**TESTO DA ANALIZZARE:**
Che insegnamento si può trarre da questa esperienza “mostruosa” per il normale lavoro di un creativo?
Rimanendo sul mostruoso, l’insegnamento di Gene Wilder in Frankenstein Junior: si-può-fare!
Nel suo curriculum da copywriter e direttore creativo, lavori per clienti di ogni settore con Saatchi & Saatchi, Publicis, Leo Burnett, TBWA, Lowe Pirella, BarbellaGagliardiSaffirio, e un palmarès di tutto rispetto.
Che tipo di esperienza è stata Expo per un direttore creativo?
L’Expo è una di quelle esperienze più uniche che rare. È impossibile paragonarla con la normale attività di direttore creativo d’agenzia. Devo dire però che il bagaglio di competenze maturate nel mondo dell’advertising e del digital è stato di enorme aiuto ed ha costituito un vantaggio competitivo nei confronti degli avversari.
Quali avversari?
Il poco tempo che c’era a disposizione (sono salito a bordo a soli tre mesi dall’inaugurazione) e il caos di un’enorme realtà in divenire.
In che modo la formazione professionale ti è stata utile?
Per esempio, dò per scontato che bisogna valutare ciò che si progetta con gli insight di chi poi ci si troverà davanti. Un evento di questa portata, come la maggior parte delle attività di comunicazione, è fondamentalmente una conversazione. Non un film a cui assistere, ma una serie di contenuti con cui interagire.
E questo cosa ha comportato?
Chi ha evitato di fare del proprio padiglione un mero contenitore di multimedialità, non solo ha registrato un ottimo afflusso di visitatori, ma ha sedimentato in loro un discorso coerente e coinvolgente sui temi trattati. Usando due delle parole più abusate degli ultimi anni, storytelling e engagement, i risultati migliori non sono venuti da chi ha usato l’uno o l’altro, ma da chi è riuscito a metterli insieme in modo organico.
Puoi fare un esempio?
La splendida idea, ben realizzata, del padiglione della Svizzera, i cui visitatori sono stati personalmente, intimamente ed emotivamente coinvolti in una geniale quanto semplice dimostrazione sul problema della sostenibilità del consumo delle risorse. Chi non l’ha visto penso proprio che abbia perso un’occasione importante.
E nel caso del padiglione su cui hai lavorato?
La Lombardia, essendo la regione ospitante Expo, ha avuto ambizioni maggiori di altre regioni italiane. Noblesse oblige. Non si è limitata quindi al solo allestimento di uno spazio dove tenere incontri e mostrare le eccellenze agroalimentari locali. Il nostro concept è stato 'Feeding The Future', a sottolineare la vocazione storica di un’area geografica che da secoli è all’avanguardia nello sviluppo, alimentare e non, e in questo modo nutre il futuro. Abbiamo fatto largo uso di tecnologia digitale, evitandone l’impiego gadgettistisco e privilegiando quello contenutistico.

**COMPITI DA SVOLGERE:**
1. Elenca tutte le agenzie con cui, secondo l'intervista sull'Expo, l'intervistato ha lavorato nel suo curriculum.
2. Prosegui l'intervista sull'Expo a partire dall'ultima frase riportata.

**DATI GREZZI:**
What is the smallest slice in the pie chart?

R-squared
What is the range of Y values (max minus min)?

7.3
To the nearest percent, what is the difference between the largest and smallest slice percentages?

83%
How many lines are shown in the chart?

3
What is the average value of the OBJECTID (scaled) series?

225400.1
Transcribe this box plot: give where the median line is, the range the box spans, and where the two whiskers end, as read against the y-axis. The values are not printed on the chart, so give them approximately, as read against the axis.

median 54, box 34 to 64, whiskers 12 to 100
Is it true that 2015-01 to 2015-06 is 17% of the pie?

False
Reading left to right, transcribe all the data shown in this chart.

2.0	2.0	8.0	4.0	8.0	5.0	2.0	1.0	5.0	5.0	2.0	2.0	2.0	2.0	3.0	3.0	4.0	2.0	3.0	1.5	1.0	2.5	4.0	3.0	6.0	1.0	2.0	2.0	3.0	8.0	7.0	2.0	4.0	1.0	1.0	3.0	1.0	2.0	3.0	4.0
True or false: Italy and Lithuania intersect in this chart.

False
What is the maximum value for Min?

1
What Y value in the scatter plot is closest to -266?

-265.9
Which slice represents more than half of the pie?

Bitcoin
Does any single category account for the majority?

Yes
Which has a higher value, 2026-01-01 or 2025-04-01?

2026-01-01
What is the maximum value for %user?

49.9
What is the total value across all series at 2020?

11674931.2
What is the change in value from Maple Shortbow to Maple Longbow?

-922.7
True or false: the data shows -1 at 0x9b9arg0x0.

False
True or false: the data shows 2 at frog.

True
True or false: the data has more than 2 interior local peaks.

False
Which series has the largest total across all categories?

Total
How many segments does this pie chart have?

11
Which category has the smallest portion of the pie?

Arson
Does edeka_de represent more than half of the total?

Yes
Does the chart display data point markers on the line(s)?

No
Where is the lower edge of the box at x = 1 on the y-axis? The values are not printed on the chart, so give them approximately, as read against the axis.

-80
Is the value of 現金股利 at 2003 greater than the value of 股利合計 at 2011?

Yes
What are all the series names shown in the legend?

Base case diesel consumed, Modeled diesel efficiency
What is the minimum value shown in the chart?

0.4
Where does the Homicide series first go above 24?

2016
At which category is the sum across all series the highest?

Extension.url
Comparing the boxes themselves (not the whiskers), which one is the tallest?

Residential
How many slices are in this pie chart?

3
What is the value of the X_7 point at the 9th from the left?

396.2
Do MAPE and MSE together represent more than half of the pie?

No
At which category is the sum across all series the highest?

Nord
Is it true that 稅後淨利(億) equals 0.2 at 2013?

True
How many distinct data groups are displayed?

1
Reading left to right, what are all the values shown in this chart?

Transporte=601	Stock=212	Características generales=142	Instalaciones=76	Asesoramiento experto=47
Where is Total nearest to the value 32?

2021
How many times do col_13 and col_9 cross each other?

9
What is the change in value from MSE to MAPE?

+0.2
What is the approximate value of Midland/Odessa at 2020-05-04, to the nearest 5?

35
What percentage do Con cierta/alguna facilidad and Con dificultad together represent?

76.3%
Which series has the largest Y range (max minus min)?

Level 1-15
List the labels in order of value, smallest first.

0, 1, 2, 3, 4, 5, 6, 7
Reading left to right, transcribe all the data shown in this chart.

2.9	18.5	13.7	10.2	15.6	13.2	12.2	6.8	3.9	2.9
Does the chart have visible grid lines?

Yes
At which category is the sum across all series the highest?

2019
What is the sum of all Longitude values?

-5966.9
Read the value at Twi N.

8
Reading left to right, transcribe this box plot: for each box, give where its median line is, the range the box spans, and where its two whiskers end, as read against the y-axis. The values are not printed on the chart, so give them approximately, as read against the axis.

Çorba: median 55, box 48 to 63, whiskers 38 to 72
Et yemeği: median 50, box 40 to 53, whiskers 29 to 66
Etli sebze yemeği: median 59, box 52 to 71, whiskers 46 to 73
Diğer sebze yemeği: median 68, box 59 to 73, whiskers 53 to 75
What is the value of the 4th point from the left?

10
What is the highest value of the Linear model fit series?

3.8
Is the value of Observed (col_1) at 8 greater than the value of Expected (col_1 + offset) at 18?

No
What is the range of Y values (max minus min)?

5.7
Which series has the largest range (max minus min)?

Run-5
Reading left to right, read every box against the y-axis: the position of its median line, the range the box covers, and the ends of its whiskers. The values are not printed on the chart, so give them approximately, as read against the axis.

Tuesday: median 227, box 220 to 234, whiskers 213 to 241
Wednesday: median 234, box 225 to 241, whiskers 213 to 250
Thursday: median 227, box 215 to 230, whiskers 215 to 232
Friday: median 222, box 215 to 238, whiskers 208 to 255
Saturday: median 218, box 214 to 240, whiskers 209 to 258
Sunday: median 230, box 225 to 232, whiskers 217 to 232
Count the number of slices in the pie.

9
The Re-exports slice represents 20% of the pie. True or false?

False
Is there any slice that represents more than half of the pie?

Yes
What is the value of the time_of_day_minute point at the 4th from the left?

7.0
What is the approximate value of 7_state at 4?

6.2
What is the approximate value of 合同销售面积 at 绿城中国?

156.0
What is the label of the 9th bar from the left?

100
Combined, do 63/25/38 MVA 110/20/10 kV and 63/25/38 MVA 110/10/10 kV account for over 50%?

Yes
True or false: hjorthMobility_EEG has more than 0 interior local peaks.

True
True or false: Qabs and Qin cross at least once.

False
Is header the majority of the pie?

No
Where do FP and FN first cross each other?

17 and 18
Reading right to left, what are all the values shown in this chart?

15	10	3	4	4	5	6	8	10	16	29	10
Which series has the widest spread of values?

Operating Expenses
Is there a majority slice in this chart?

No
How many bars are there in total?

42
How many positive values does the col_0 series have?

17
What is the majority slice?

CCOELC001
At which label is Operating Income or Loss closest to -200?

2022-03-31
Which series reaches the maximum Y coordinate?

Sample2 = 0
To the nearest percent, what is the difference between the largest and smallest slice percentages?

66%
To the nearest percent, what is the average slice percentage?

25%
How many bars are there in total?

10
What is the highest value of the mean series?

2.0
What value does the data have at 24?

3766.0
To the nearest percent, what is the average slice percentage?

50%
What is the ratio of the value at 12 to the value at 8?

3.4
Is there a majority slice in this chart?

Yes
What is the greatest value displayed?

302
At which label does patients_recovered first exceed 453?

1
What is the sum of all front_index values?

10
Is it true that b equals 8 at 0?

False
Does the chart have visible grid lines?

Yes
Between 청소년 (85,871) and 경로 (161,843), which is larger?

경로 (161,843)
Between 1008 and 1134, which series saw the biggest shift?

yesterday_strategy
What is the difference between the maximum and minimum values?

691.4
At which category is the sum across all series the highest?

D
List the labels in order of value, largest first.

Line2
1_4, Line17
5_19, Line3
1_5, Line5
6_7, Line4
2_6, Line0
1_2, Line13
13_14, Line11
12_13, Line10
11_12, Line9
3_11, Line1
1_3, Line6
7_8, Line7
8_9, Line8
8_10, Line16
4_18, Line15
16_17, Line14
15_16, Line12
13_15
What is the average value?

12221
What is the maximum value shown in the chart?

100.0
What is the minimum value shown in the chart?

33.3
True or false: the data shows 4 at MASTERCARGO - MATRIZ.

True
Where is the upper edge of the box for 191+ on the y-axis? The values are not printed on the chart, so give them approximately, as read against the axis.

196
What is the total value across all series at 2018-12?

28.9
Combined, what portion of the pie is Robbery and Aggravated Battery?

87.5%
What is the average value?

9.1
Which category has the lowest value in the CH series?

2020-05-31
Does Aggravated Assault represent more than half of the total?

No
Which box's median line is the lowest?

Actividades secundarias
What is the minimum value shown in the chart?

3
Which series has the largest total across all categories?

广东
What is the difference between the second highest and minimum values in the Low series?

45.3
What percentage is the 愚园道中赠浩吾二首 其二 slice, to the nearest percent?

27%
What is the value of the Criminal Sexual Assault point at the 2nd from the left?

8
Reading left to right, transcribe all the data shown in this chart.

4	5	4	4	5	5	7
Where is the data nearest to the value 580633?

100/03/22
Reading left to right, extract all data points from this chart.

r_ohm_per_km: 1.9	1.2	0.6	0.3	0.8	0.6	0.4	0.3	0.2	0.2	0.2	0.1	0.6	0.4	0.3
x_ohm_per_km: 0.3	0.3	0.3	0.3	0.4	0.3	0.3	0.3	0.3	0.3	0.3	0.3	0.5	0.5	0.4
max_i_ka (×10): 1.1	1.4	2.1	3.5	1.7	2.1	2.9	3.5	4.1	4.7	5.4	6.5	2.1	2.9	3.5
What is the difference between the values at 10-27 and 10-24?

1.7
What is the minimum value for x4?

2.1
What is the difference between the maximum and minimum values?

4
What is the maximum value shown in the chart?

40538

**RISPOSTE:**
1. Saatchi & Saatchi, Publicis, Leo Burnett, TBWA, Lowe Pirella, BarbellaGagliardiSaffirio

2.
Il percorso di Padiglione Lombardia partiva dal passato, con un tour in realtà virtuale dei siti Unesco lombardi da godere nella spettacolarità degli Oculos e arricchito da una serie di info in realtà aumentata che lasciava libero il visitatore di approfondire ciò che più gli interessasse. Poi continuava con ologrammi life size di personaggi storici che aiutavano gli ospiti nel loro percorso, fino ad accompagnarli a una serie di 96 pillole video interattive in otto lingue diverse che potevano essere gestite direttamente dal visitatore, invece di costringerlo a essere intruppato in una visita totalmente guidata.
Il bilancio finale qual è?
Abbiamo raggiunto un numero di visitatori che era il triplo dell’obiettivo. Un risultato oltre le più rosee aspettative, visto che non era facile attrarre l’attenzione in un contesto come quello di Expo, in cui l’offerta di contenuti era sterminata e ci si confrontava con giganti internazionali che hanno investito risorse ingenti in spazi enormi.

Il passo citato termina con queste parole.